• [PROVIDED PASSAGE]
____
Usability Test Suite: Improving Usability in Flax #1619

cgarciae · 2021-10-15T20:12:25Z

cgarciae
Oct 15, 2021
Maintainer

Hey Flax team! I had a chat with @avital a while ago and he invited me to post about things that I believe are usability issues in Flax so here it is.

In this discussion I will be comparing Flax with the new family of Pytree-based Module systems that includes Treex and Equinox since they seem to improve usability while being roughly as powerful (there are known edge cases though). Please feel free to suggests edits, I writing this in "vanilla" Flax and might not know more advanced mechanics.

Goal

Figure out if there is a way for Flax to simplify some of the presented cases.

Calling Modules

From a user perspective this is probably the most noticeable difference between Flax and traditional module systems like Pytorch and Keras.

Normal Call

Flax
When calling the top module in Flax using apply you have a lot of control at the cost of being significantly more verbose. You also get an asymmetry between calling modules inside other modules and when calling them on the outside.

class MyModule(Module):
    def __call__(self, x):
        return self.submodule(x) # inside you make normal calls

module = MyModule()
variables = module.init(...)
...
# outside you use apply
y, updates = module.apply(
    variables,
    *args,
    mutable=["batch_stats"],
    rngs={"dropout": key},
    **kwargs,
)
variables = variables.copy(updates)

Trees
Pytree Modules tend to behave like regular python objects, since they contain their own parameters and can be jitted so they generally don't need apply-like functions and rely on __call__ directly.

class MyModule(Module):
    def __call__(self, x):
        return self.submodule(x) # inside you make normal calls

module = MyModule()
module = module.init(...)
...
# outside you make normal calls
y = module(*args, **kwargs)

Calling Methods

This example is the same as the previous but the methods some_method and another_method will be called instead of the __call__ method.

Flax
To achieve this in Flax you use the method argument in apply which lets you call a method, the tradeoffs are the same as the previous example.

Note: I've never done this but I assume methods are called normally when inside other modules.

class MyModule(Module):
    def some_method(self, x):
        return self.submodule.another_method(x) # inside you call the method normally

module = MyModule()
variables = module.init(...)
...
# outside you use apply
y, updates = module.apply(
    variables,
    *args,
    mutable=["batch_stats"],
    rngs={"dropout": key},
    method=MyModule.some_method, # and specify the method argument
    **kwargs,
)
____
• [LISTED RECORDS]
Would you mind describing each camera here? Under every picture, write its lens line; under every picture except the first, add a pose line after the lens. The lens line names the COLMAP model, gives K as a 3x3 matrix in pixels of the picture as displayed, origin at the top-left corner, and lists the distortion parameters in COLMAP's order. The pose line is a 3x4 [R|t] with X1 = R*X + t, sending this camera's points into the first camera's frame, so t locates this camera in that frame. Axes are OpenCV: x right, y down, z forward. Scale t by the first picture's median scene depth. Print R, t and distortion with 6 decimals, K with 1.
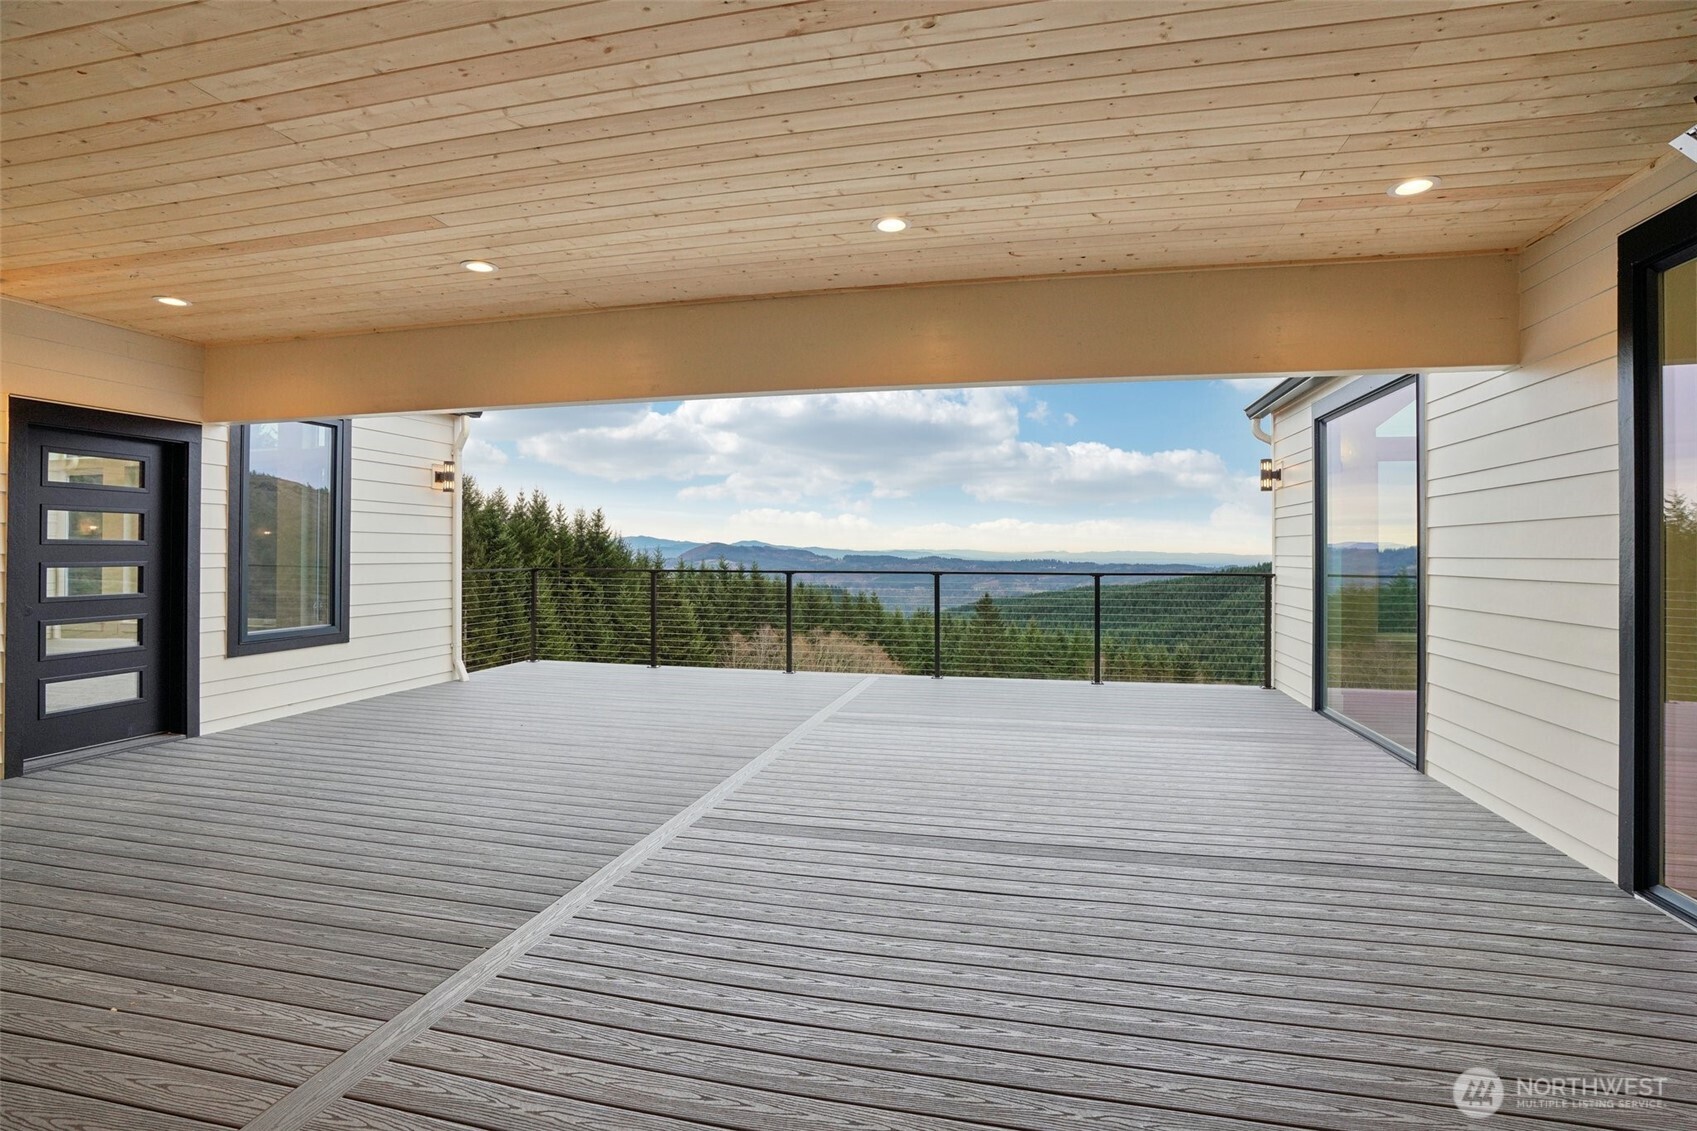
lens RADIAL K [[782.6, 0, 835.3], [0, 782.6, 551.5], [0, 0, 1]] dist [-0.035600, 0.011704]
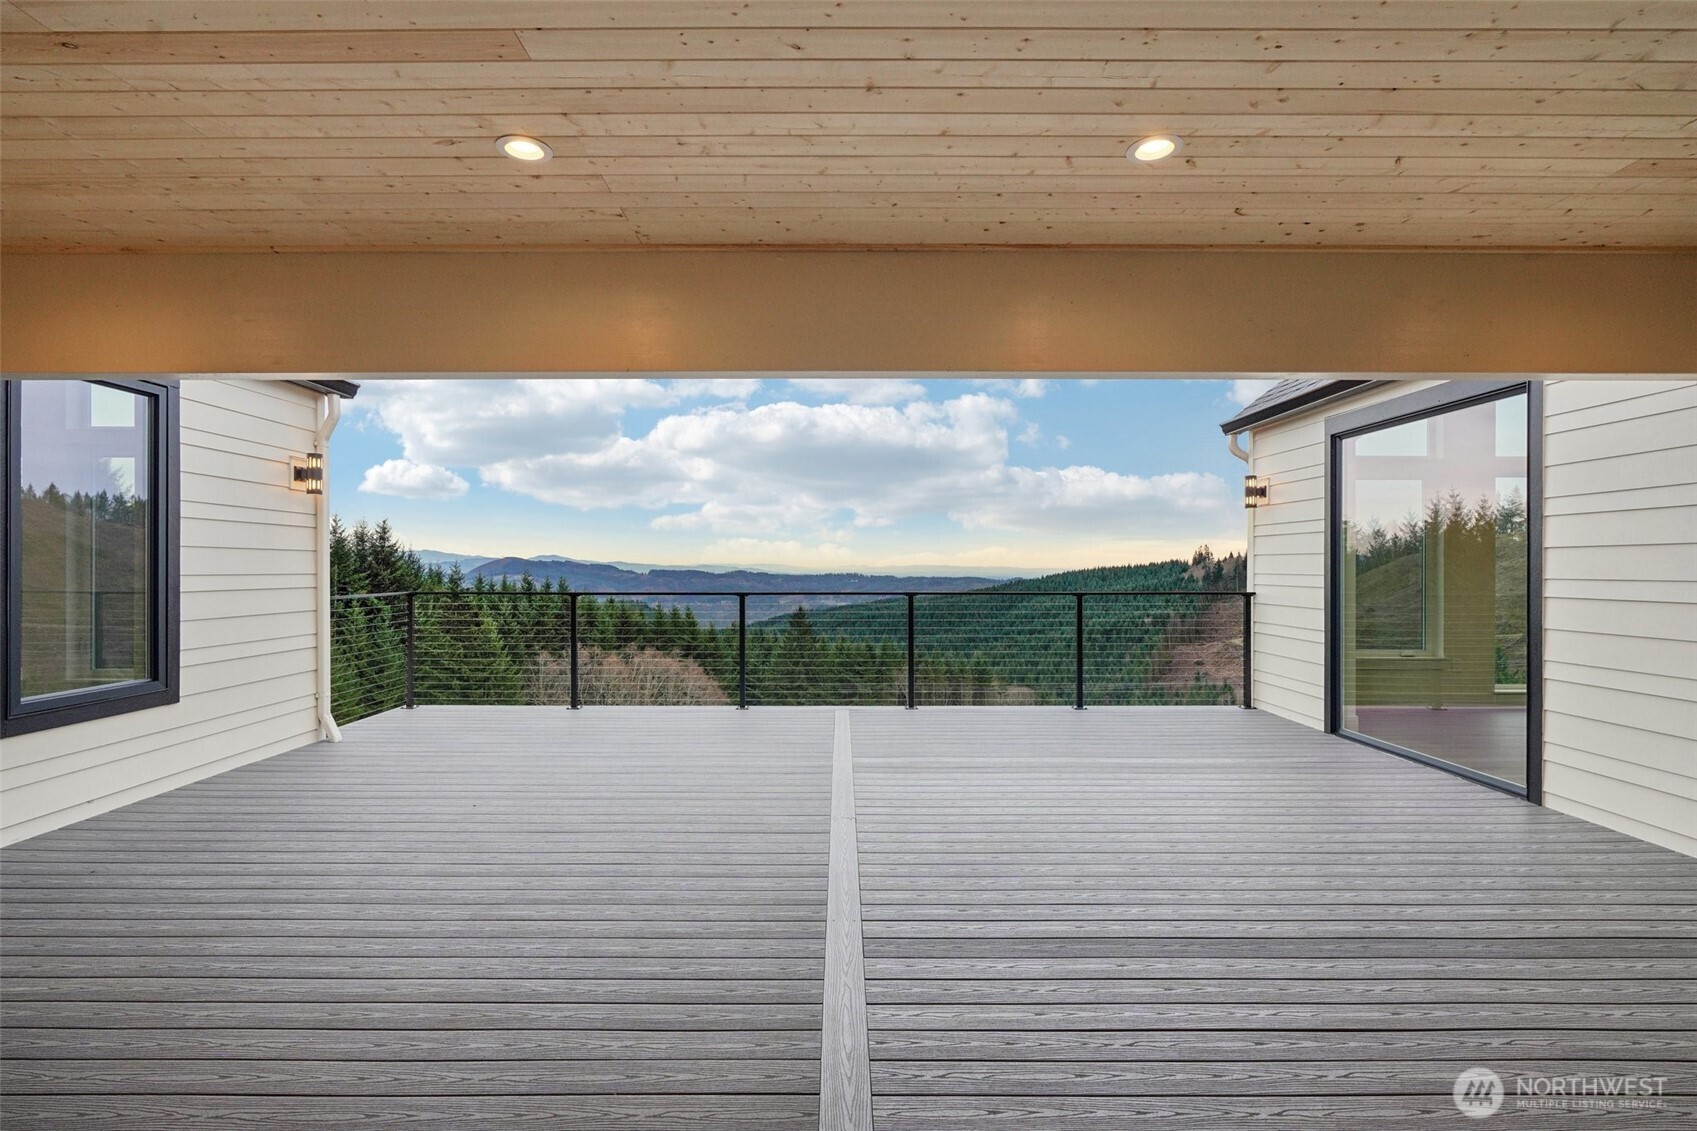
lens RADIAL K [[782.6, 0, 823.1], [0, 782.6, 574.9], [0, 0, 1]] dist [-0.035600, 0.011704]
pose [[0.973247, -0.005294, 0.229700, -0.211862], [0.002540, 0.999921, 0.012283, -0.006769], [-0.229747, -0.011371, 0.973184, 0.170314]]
____
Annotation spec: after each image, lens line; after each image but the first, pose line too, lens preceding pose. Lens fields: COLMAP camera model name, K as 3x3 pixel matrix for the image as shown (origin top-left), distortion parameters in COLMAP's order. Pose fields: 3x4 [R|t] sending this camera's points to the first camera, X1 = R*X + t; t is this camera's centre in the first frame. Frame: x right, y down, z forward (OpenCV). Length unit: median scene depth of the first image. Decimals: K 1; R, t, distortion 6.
____
• [HOW TO COMPLETE THIS TASK] Could you shorten the paragraph in the Flax usability discussion above that begins "When calling the top module in Flax" into a brief list that keeps its main facts?

• [ANSWER SECTION]
- Calling the top module in Flax with apply gives a lot of control.
- The cost is that it is significantly more verbose.
- Calling modules inside other modules differs from calling them from the outside.